Given my slow mental capacities and cognitive abilities (LOL), it wasn’t until 2022, that I committed to running 1,000 miles. A goal that would make me run 30 minutes a day for an entire year to complete. If it was those durations of time when I ran where I felt my best, then what if I just kept running and didn’t stop for an entire year?

And so I did. And it was glorious.

And now it’s 2023, and I’m doing the same.

So damn it, I am a runner now.

But to be honest, running kind of sucks. It is not something I necessarily want to do everyday. It comes with aches and pains. It takes a long time. But most importantly and honestly, it hasn’t solved any of my issues. It just puts a different perspective on my problems. It gives me the power to be a witness of my own life (even if just for a brief moment) and reminds me that my life is more than my issues.

On a typical run, it may take a while to settle into the rhythm of getting lost in the run. A euphoria often sets in. A slowing of time. I hear my breath and it feels ancient, primitive and raw. I see that good things are a blessing that can be gone tomorrow, and bad things are also part of life and must pass. I run on the bad days to regain my power. I run on good days to not get carried away with my ego and pride. Each day my run is a connection to the reminder that I am not dictated by external factors, nor my emotions to them.
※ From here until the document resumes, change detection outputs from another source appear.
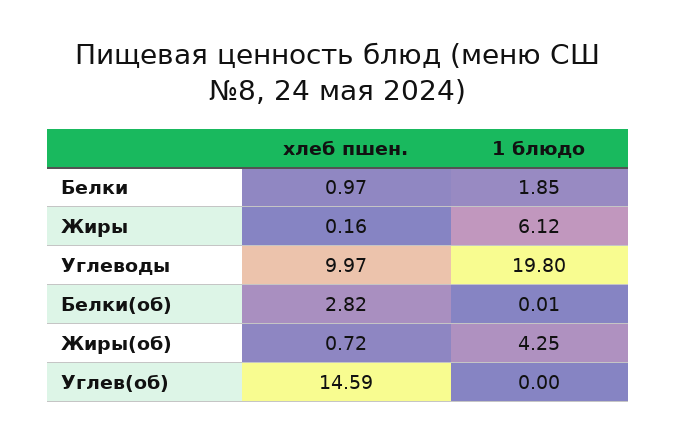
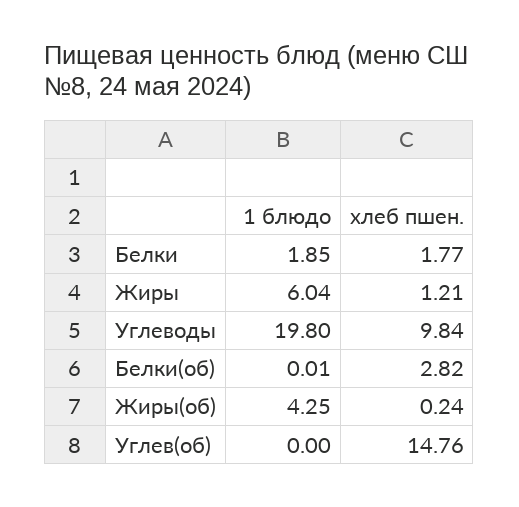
хлеб пшен., Белки: 0.97 -> 1.77
хлеб пшен., Жиры: 0.16 -> 1.21
1 блюдо, Жиры: 6.12 -> 6.04
хлеб пшен., Углеводы: 9.97 -> 9.84
хлеб пшен., Жиры(об): 0.72 -> 0.24
хлеб пшен., Углев(об): 14.59 -> 14.76

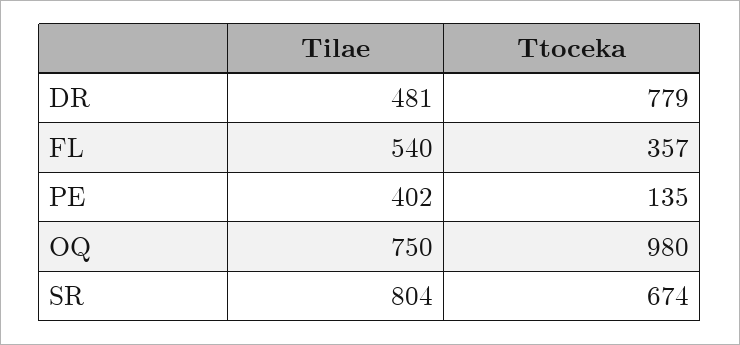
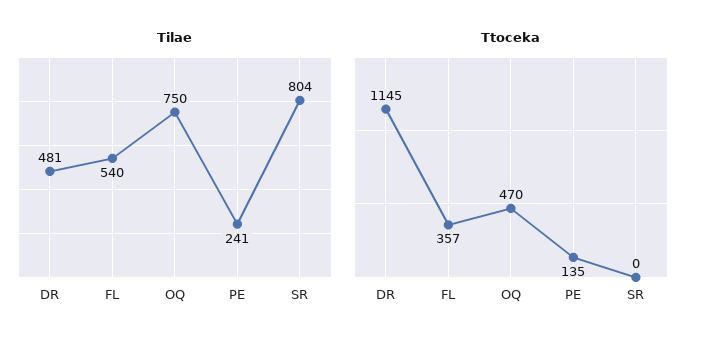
Ttoceka, DR: 779 -> 1145
Tilae, PE: 402 -> 241
Ttoceka, OQ: 980 -> 470
Ttoceka, SR: 674 -> 0

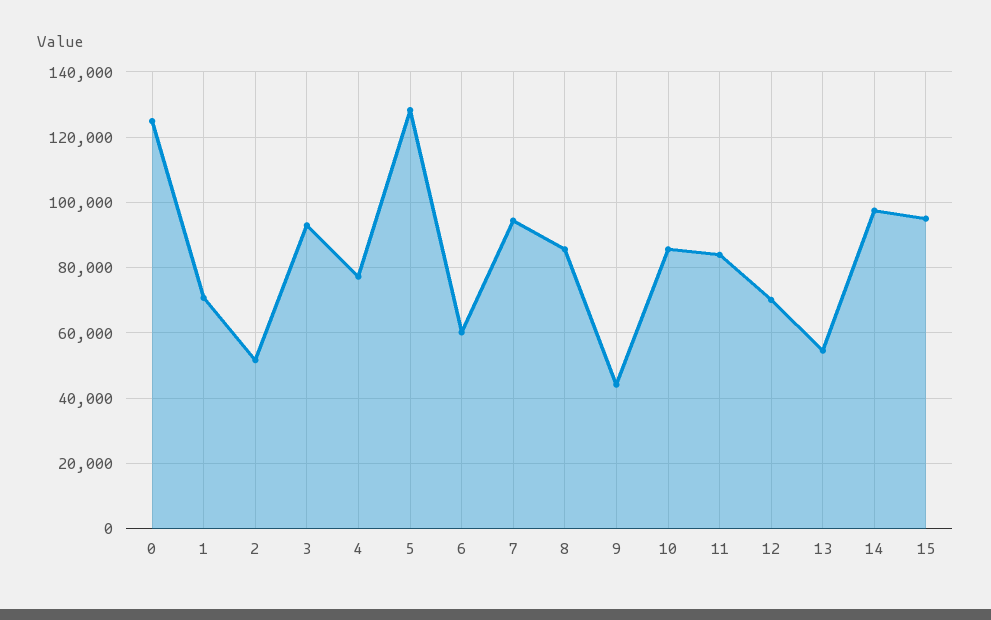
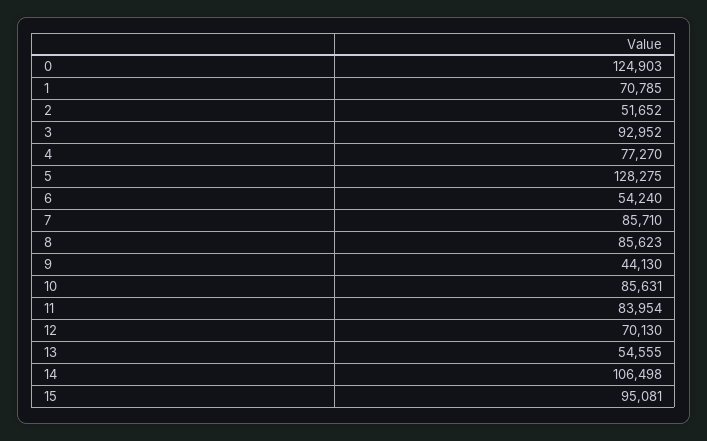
6: 60000 -> 54240
7: 94000 -> 85710
14: 98000 -> 106498

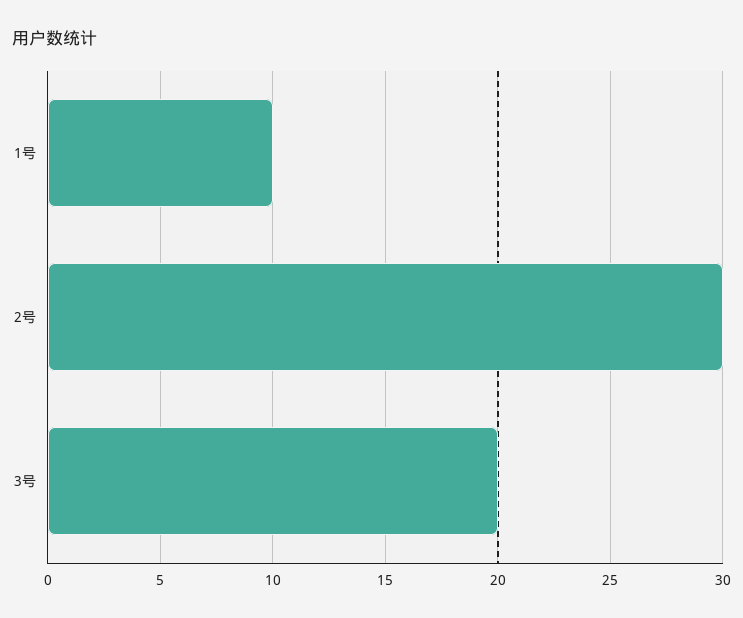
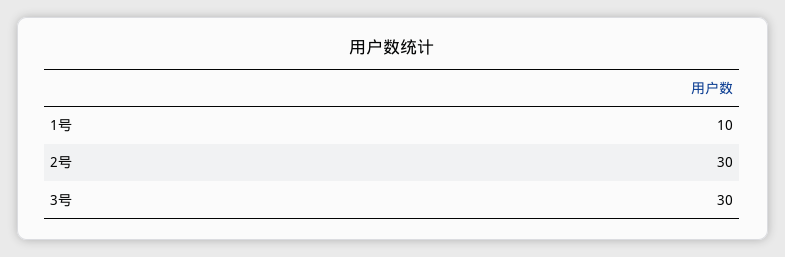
3号: 20 -> 30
Running has given me a mindfulness to see that the good times or the bad times are equal impostures to distract me from my real truth: being connected to my life in the moment is deeper than feeling happy or sad about it.

Other times running just gives me suffering. And that’s ok too.

When I compare my life as a non-runner (who for a long time cleverly thought I could outrun suffering) and a runner (who feels more secure embracing suffering) I now understand one truth: to live is to suffer. As a non-runner, my suffering was a low grade anxiety that I always felt just humming along in the background at all times. As a runner, it’s mostly a 30-60 minute physical suffering followed by an absence or reduction of anxiety, and a natural calm. Often until my head hits the pillow that night. If I have to suffer, the choice is obvious how I will choose to suffer: Go for a run and get it over with.

And yes, admittedly running does get better over time (I hope this trend continues). Now that know how badly I need it each day. I awake looking forward to the opportunity I get to run outdoors, I get to make time to be aware of my surroundings, and to not think about my problems for a bit. I know that no matter how busy life feels, or what obligations I think I owe people, carving out that time for a run is the most important part of my day and values. I also cherish my planned (or unplanned) rest days knowing I need and deserve the down time with no regrets. And I am full of gratitude I have the health and ability to run. That too, can change in a moment. 

As a runner I learned we are more than our reactions to the ebbs and flows of life. And for me to never forget this truth, I need to go run every day. 

So yes, I’m a runner now! If I ever again think I have cured myself from needing to run. I better immediately reread this.